→ **What needs to be done**
Rewrite the items from the start through the line that contains "getting in touch", replacing "Homeowners" with "Residents" and keeping everything else the same.

Segment Start: Input material

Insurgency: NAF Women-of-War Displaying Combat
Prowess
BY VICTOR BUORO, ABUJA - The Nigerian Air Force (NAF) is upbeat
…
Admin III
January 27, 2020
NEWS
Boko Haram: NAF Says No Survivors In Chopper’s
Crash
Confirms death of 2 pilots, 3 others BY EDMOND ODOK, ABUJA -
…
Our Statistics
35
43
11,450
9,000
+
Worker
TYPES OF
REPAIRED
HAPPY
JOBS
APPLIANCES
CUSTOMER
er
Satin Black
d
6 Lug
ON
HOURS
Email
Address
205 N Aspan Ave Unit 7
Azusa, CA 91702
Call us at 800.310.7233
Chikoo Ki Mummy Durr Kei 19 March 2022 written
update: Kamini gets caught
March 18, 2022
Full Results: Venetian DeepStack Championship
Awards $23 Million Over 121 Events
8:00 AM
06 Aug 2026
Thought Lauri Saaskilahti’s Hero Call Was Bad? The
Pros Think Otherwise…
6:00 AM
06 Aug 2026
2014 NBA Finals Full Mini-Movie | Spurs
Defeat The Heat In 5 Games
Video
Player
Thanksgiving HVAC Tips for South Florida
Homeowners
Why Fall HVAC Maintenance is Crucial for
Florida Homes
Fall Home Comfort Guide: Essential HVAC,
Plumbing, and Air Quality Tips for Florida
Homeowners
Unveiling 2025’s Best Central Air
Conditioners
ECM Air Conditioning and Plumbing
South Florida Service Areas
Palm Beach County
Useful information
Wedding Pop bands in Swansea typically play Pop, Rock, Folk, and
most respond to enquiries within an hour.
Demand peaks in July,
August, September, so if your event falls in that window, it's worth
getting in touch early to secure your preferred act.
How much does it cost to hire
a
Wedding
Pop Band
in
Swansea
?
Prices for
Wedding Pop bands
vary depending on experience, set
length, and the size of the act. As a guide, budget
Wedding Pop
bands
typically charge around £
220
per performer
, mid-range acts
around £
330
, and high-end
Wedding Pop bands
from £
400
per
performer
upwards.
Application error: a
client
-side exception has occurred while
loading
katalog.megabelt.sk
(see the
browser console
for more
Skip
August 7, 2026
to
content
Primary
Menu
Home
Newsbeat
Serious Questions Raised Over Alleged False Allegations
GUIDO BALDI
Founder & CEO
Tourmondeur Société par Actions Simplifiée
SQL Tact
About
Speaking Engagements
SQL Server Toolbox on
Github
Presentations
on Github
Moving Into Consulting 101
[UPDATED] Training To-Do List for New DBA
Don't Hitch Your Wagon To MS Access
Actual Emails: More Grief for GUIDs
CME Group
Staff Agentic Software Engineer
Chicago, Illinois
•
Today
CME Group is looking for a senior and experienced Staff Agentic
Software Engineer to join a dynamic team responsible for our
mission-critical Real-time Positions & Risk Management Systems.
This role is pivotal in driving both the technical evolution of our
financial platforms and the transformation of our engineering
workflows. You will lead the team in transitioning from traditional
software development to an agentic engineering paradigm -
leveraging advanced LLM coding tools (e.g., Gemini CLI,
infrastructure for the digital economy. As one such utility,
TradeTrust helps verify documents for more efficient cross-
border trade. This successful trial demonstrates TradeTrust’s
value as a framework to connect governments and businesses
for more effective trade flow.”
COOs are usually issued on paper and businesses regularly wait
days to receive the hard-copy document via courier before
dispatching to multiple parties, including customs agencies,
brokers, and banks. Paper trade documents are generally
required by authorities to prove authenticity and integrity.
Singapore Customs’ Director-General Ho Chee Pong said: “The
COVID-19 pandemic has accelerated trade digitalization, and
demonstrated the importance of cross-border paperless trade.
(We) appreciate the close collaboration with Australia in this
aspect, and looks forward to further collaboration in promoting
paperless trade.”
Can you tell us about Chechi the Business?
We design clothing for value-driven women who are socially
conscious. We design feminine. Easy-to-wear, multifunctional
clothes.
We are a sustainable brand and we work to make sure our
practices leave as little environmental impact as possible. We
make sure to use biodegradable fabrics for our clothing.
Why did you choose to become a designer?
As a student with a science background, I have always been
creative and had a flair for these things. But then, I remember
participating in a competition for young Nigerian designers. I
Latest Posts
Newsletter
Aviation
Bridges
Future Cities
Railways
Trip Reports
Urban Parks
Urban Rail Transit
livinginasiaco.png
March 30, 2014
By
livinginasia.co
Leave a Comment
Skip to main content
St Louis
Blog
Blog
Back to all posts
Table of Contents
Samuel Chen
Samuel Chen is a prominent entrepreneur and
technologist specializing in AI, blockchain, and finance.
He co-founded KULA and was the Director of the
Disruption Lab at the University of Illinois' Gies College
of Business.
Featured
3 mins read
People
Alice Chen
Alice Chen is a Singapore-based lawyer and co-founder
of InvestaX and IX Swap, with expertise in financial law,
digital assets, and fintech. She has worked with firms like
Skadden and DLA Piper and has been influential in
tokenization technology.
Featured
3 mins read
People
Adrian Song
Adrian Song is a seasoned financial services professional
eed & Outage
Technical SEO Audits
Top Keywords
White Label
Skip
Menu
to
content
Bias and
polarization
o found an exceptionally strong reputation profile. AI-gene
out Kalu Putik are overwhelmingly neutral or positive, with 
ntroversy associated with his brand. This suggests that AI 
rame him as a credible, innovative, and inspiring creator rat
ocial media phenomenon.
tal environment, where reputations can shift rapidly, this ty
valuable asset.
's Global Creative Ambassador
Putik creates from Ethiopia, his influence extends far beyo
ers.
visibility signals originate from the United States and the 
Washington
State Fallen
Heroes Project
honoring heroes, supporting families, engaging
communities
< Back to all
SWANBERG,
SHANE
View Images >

Segment End: Input material

→ **Answer space**
Insurgency: NAF Women-of-War Displaying Combat
Prowess
BY VICTOR BUORO, ABUJA - The Nigerian Air Force (NAF) is upbeat
…
Admin III
January 27, 2020
NEWS
Boko Haram: NAF Says No Survivors In Chopper’s
Crash
Confirms death of 2 pilots, 3 others BY EDMOND ODOK, ABUJA -
…
Our Statistics
35
43
11,450
9,000
+
Worker
TYPES OF
REPAIRED
HAPPY
JOBS
APPLIANCES
CUSTOMER
er
Satin Black
d
6 Lug
ON
HOURS
Email
Address
205 N Aspan Ave Unit 7
Azusa, CA 91702
Call us at 800.310.7233
Chikoo Ki Mummy Durr Kei 19 March 2022 written
update: Kamini gets caught
March 18, 2022
Full Results: Venetian DeepStack Championship
Awards $23 Million Over 121 Events
8:00 AM
06 Aug 2026
Thought Lauri Saaskilahti’s Hero Call Was Bad? The
Pros Think Otherwise…
6:00 AM
06 Aug 2026
2014 NBA Finals Full Mini-Movie | Spurs
Defeat The Heat In 5 Games
Video
Player
Thanksgiving HVAC Tips for South Florida
Residents
Why Fall HVAC Maintenance is Crucial for
Florida Homes
Fall Home Comfort Guide: Essential HVAC,
Plumbing, and Air Quality Tips for Florida
Residents
Unveiling 2025’s Best Central Air
Conditioners
ECM Air Conditioning and Plumbing
South Florida Service Areas
Palm Beach County
Useful information
Wedding Pop bands in Swansea typically play Pop, Rock, Folk, and
most respond to enquiries within an hour.
Demand peaks in July,
August, September, so if your event falls in that window, it's worth
getting in touch early to secure your preferred act.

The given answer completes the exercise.